The move follows by two weeks Apple's to the same processor from Intel Corp. Those models, however, user faster versions of the Core 2 Duo than the chips used in the MacBooks announced Wednesday.
Although the clock speeds offered in the updated MacBooks have not changed, Moody said the newer chips are faster than their predecessors, offering a speed boost of up to 25% depending on which applications are being used. Apple's MacBooks offer two versions of the Core 2 Duo: a 1.83-GHz processor with 2MB of Level 2 cache in the entry-level MacBook and a 2-GHz version with 4MB of Level 2 cache in the two higher-priced models. Both are dual-core, 64-bit processors.
Moody also noted that Apple has doubled the standard RAM in its midrange and top-end MacBooks, which sell for $1,299 and $1,499, respectively. Both come with 1GB of RAM; the $1,299 version has an 80GB hard drive and comes in white, while the most expensive MacBook offers a 120GB hard drive and comes in black. The entry-level model, also white, sells for $1,099, and comes with 512MB of RAM and a 60GB hard drive. It has a Combo drive that burns CDs and plays DVDs; the pricier models come with a SuperDrive that burns and plays both CDs and dual-layer DVDs.

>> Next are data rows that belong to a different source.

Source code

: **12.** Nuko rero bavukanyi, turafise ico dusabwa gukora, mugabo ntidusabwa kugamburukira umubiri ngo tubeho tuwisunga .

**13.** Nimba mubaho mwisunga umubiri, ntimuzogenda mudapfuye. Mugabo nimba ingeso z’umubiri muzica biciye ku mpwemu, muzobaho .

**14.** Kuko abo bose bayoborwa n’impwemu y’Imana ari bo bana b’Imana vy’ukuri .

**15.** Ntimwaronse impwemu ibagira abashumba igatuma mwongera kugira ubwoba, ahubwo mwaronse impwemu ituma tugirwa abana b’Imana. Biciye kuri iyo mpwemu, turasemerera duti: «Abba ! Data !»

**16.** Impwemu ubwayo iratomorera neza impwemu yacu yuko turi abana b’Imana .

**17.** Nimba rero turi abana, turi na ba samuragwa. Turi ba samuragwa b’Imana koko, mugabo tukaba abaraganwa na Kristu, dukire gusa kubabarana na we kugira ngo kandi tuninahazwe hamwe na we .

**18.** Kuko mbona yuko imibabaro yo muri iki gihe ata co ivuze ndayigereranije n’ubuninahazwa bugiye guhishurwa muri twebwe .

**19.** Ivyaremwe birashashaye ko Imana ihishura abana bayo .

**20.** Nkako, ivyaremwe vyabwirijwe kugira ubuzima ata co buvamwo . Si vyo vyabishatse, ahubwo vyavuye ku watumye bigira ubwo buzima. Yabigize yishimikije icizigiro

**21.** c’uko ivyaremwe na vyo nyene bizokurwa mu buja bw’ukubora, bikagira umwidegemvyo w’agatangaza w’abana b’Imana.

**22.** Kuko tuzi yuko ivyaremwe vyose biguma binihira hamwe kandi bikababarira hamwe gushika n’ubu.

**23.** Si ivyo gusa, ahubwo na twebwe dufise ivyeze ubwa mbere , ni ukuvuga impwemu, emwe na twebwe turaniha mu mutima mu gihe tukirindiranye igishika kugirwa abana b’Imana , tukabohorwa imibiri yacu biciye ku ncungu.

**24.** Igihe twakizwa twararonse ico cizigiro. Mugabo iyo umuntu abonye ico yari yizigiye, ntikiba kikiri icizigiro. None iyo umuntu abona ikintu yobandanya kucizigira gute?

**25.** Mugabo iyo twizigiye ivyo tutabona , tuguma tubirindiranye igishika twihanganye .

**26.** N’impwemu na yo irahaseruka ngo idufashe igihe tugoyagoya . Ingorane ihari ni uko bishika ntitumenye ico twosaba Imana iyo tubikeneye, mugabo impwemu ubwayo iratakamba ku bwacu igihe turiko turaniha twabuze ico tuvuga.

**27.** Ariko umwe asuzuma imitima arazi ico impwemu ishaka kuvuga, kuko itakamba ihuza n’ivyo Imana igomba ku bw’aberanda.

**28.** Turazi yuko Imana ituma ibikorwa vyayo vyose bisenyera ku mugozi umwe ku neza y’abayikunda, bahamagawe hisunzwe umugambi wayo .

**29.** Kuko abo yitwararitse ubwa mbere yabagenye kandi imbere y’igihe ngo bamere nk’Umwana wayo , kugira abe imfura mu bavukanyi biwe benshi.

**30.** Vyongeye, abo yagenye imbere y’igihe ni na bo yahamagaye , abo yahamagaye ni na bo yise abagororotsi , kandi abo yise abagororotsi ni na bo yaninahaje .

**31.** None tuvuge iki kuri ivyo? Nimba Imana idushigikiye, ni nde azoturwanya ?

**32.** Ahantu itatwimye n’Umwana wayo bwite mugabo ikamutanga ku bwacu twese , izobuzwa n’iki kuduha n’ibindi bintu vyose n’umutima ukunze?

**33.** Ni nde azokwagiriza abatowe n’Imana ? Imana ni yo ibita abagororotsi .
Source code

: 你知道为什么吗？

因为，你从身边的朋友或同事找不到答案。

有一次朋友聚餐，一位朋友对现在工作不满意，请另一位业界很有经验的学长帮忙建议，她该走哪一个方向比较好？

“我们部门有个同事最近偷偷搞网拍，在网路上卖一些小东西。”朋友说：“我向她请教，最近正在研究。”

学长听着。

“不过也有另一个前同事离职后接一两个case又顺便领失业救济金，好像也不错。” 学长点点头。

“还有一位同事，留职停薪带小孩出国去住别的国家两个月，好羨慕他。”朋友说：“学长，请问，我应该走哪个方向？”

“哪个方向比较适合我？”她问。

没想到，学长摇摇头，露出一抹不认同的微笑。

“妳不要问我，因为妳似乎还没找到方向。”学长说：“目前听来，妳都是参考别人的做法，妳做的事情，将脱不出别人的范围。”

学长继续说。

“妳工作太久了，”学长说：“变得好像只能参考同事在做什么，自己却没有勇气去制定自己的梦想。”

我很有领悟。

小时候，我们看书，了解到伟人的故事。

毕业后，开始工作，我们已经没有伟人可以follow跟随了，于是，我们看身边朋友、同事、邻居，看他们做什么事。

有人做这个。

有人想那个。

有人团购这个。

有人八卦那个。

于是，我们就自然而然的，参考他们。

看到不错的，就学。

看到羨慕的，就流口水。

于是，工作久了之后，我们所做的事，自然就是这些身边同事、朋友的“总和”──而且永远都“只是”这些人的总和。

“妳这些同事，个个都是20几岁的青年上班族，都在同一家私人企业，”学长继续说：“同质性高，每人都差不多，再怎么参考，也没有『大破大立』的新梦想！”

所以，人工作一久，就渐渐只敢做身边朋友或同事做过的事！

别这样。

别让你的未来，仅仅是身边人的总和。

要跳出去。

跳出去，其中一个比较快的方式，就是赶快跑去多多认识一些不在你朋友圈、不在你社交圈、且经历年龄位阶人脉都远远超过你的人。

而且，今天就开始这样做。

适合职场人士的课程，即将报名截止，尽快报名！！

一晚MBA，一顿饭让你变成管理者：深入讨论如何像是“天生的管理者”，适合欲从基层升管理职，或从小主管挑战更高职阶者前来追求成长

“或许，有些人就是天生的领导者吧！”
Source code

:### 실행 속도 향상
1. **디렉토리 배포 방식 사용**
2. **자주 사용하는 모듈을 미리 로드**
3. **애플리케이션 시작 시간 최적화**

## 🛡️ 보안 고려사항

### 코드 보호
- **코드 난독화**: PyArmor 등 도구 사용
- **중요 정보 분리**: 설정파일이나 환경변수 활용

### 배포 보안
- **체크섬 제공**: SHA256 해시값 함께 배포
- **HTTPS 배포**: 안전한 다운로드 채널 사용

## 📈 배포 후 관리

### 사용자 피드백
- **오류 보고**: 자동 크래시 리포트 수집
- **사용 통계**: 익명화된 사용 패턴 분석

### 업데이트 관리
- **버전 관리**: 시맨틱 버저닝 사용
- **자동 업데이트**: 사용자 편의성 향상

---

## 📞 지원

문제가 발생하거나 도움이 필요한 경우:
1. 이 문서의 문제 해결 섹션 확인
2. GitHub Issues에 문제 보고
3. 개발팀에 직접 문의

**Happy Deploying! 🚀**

All three models can be configured with up to 2GB of RAM and either a 160GB or 200GB hard drive. The 200GB hard drive spins at 4,200 rpm; the other hard drives spin at 5,400 rpm. All three also feature a 13.3-in. glossy widescreen LCD, shared integrated graphics; 802.11g wireless networking capabilities, Bluetooth 2.0 and a built-in iSIght Web cam.